** Opening STUDY MATERIAL block **
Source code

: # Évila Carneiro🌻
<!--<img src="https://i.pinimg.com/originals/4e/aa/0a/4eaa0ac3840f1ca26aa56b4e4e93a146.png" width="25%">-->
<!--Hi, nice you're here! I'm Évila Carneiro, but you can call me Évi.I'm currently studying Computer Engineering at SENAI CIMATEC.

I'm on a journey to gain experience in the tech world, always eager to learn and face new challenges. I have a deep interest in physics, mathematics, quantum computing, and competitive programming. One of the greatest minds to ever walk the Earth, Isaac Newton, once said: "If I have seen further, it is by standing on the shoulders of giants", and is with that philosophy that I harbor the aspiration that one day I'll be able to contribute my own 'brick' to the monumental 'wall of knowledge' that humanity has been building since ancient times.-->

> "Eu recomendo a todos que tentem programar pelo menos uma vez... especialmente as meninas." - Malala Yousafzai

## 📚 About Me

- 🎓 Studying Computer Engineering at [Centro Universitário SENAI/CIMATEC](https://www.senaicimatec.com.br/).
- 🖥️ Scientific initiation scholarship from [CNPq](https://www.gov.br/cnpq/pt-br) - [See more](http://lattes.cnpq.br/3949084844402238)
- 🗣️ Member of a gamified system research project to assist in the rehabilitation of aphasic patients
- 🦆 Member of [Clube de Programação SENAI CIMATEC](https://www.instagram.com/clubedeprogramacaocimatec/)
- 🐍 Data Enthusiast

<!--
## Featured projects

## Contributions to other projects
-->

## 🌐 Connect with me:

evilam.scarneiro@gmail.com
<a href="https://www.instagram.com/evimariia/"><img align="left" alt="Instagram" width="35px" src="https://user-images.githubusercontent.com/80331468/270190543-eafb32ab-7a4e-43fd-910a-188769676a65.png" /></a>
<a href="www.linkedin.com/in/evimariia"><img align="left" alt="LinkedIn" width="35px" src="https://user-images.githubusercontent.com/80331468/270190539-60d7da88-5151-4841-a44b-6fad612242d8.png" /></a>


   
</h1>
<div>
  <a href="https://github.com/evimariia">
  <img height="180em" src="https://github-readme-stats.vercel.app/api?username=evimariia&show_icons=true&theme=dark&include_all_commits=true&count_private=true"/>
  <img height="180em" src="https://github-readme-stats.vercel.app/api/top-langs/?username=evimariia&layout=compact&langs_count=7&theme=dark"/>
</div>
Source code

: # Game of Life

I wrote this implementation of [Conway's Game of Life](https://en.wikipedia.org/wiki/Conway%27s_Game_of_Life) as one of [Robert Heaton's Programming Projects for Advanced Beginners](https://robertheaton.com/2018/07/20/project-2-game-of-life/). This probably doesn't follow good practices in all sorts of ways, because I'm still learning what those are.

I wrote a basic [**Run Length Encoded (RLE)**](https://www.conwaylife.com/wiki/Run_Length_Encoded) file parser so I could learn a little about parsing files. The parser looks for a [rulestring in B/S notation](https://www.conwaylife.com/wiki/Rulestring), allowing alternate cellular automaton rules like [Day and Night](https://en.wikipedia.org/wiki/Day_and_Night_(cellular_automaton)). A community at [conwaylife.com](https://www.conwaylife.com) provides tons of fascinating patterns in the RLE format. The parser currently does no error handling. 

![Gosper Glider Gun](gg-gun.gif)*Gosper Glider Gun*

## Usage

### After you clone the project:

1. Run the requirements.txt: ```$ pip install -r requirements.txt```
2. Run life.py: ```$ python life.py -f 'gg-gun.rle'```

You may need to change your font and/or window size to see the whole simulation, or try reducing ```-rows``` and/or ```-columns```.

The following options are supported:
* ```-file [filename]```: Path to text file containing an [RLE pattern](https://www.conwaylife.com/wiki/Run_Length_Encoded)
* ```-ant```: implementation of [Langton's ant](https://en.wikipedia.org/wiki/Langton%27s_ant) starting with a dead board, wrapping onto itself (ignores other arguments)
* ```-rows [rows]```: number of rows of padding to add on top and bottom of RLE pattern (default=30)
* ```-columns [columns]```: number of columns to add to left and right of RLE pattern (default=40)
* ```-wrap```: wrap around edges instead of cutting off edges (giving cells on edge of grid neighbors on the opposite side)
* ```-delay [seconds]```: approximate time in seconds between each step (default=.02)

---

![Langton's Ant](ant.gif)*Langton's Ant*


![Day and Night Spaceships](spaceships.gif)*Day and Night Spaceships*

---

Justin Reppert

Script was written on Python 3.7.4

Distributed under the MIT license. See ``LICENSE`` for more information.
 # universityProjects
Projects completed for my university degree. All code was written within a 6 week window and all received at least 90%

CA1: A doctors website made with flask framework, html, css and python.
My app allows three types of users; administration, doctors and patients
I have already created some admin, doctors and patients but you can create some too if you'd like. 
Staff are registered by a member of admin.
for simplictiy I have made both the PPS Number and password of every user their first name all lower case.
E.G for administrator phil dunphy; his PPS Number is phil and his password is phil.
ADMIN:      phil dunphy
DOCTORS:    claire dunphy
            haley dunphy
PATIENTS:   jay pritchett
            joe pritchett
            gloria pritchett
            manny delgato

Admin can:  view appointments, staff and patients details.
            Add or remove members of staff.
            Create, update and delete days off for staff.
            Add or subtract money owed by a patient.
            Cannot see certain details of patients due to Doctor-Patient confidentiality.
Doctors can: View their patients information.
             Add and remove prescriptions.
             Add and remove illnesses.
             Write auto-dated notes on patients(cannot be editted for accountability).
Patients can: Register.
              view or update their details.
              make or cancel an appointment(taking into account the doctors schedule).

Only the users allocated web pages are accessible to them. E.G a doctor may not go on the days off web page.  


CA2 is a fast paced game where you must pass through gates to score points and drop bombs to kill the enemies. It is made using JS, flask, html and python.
** Closing STUDY MATERIAL block **
■ **WHAT TO DO**
All of the data needs to be printed once more, exactly.

■ **YOUR RESPONSE**
Source code

: # Évila Carneiro🌻
<!--<img src="https://i.pinimg.com/originals/4e/aa/0a/4eaa0ac3840f1ca26aa56b4e4e93a146.png" width="25%">-->
<!--Hi, nice you're here! I'm Évila Carneiro, but you can call me Évi.I'm currently studying Computer Engineering at SENAI CIMATEC.

I'm on a journey to gain experience in the tech world, always eager to learn and face new challenges. I have a deep interest in physics, mathematics, quantum computing, and competitive programming. One of the greatest minds to ever walk the Earth, Isaac Newton, once said: "If I have seen further, it is by standing on the shoulders of giants", and is with that philosophy that I harbor the aspiration that one day I'll be able to contribute my own 'brick' to the monumental 'wall of knowledge' that humanity has been building since ancient times.-->

> "Eu recomendo a todos que tentem programar pelo menos uma vez... especialmente as meninas." - Malala Yousafzai

## 📚 About Me

- 🎓 Studying Computer Engineering at [Centro Universitário SENAI/CIMATEC](https://www.senaicimatec.com.br/).
- 🖥️ Scientific initiation scholarship from [CNPq](https://www.gov.br/cnpq/pt-br) - [See more](http://lattes.cnpq.br/3949084844402238)
- 🗣️ Member of a gamified system research project to assist in the rehabilitation of aphasic patients
- 🦆 Member of [Clube de Programação SENAI CIMATEC](https://www.instagram.com/clubedeprogramacaocimatec/)
- 🐍 Data Enthusiast

<!--
## Featured projects

## Contributions to other projects
-->

## 🌐 Connect with me:

evilam.scarneiro@gmail.com
<a href="https://www.instagram.com/evimariia/"><img align="left" alt="Instagram" width="35px" src="https://user-images.githubusercontent.com/80331468/270190543-eafb32ab-7a4e-43fd-910a-188769676a65.png" /></a>
<a href="www.linkedin.com/in/evimariia"><img align="left" alt="LinkedIn" width="35px" src="https://user-images.githubusercontent.com/80331468/270190539-60d7da88-5151-4841-a44b-6fad612242d8.png" /></a>


   
</h1>
<div>
  <a href="https://github.com/evimariia">
  <img height="180em" src="https://github-readme-stats.vercel.app/api?username=evimariia&show_icons=true&theme=dark&include_all_commits=true&count_private=true"/>
  <img height="180em" src="https://github-readme-stats.vercel.app/api/top-langs/?username=evimariia&layout=compact&langs_count=7&theme=dark"/>
</div>
Source code

: # Game of Life

I wrote this implementation of [Conway's Game of Life](https://en.wikipedia.org/wiki/Conway%27s_Game_of_Life) as one of [Robert Heaton's Programming Projects for Advanced Beginners](https://robertheaton.com/2018/07/20/project-2-game-of-life/). This probably doesn't follow good practices in all sorts of ways, because I'm still learning what those are.

I wrote a basic [**Run Length Encoded (RLE)**](https://www.conwaylife.com/wiki/Run_Length_Encoded) file parser so I could learn a little about parsing files. The parser looks for a [rulestring in B/S notation](https://www.conwaylife.com/wiki/Rulestring), allowing alternate cellular automaton rules like [Day and Night](https://en.wikipedia.org/wiki/Day_and_Night_(cellular_automaton)). A community at [conwaylife.com](https://www.conwaylife.com) provides tons of fascinating patterns in the RLE format. The parser currently does no error handling. 

![Gosper Glider Gun](gg-gun.gif)*Gosper Glider Gun*

## Usage

### After you clone the project:

1. Run the requirements.txt: ```$ pip install -r requirements.txt```
2. Run life.py: ```$ python life.py -f 'gg-gun.rle'```

You may need to change your font and/or window size to see the whole simulation, or try reducing ```-rows``` and/or ```-columns```.

The following options are supported:
* ```-file [filename]```: Path to text file containing an [RLE pattern](https://www.conwaylife.com/wiki/Run_Length_Encoded)
* ```-ant```: implementation of [Langton's ant](https://en.wikipedia.org/wiki/Langton%27s_ant) starting with a dead board, wrapping onto itself (ignores other arguments)
* ```-rows [rows]```: number of rows of padding to add on top and bottom of RLE pattern (default=30)
* ```-columns [columns]```: number of columns to add to left and right of RLE pattern (default=40)
* ```-wrap```: wrap around edges instead of cutting off edges (giving cells on edge of grid neighbors on the opposite side)
* ```-delay [seconds]```: approximate time in seconds between each step (default=.02)

---

![Langton's Ant](ant.gif)*Langton's Ant*


![Day and Night Spaceships](spaceships.gif)*Day and Night Spaceships*

---

Justin Reppert

Script was written on Python 3.7.4

Distributed under the MIT license. See ``LICENSE`` for more information.
 # universityProjects
Projects completed for my university degree. All code was written within a 6 week window and all received at least 90%

CA1: A doctors website made with flask framework, html, css and python.
My app allows three types of users; administration, doctors and patients
I have already created some admin, doctors and patients but you can create some too if you'd like. 
Staff are registered by a member of admin.
for simplictiy I have made both the PPS Number and password of every user their first name all lower case.
E.G for administrator phil dunphy; his PPS Number is phil and his password is phil.
ADMIN:      phil dunphy
DOCTORS:    claire dunphy
            haley dunphy
PATIENTS:   jay pritchett
            joe pritchett
            gloria pritchett
            manny delgato

Admin can:  view appointments, staff and patients details.
            Add or remove members of staff.
            Create, update and delete days off for staff.
            Add or subtract money owed by a patient.
            Cannot see certain details of patients due to Doctor-Patient confidentiality.
Doctors can: View their patients information.
             Add and remove prescriptions.
             Add and remove illnesses.
             Write auto-dated notes on patients(cannot be editted for accountability).
Patients can: Register.
              view or update their details.
              make or cancel an appointment(taking into account the doctors schedule).

Only the users allocated web pages are accessible to them. E.G a doctor may not go on the days off web page.  


CA2 is a fast paced game where you must pass through gates to score points and drop bombs to kill the enemies. It is made using JS, flask, html and python.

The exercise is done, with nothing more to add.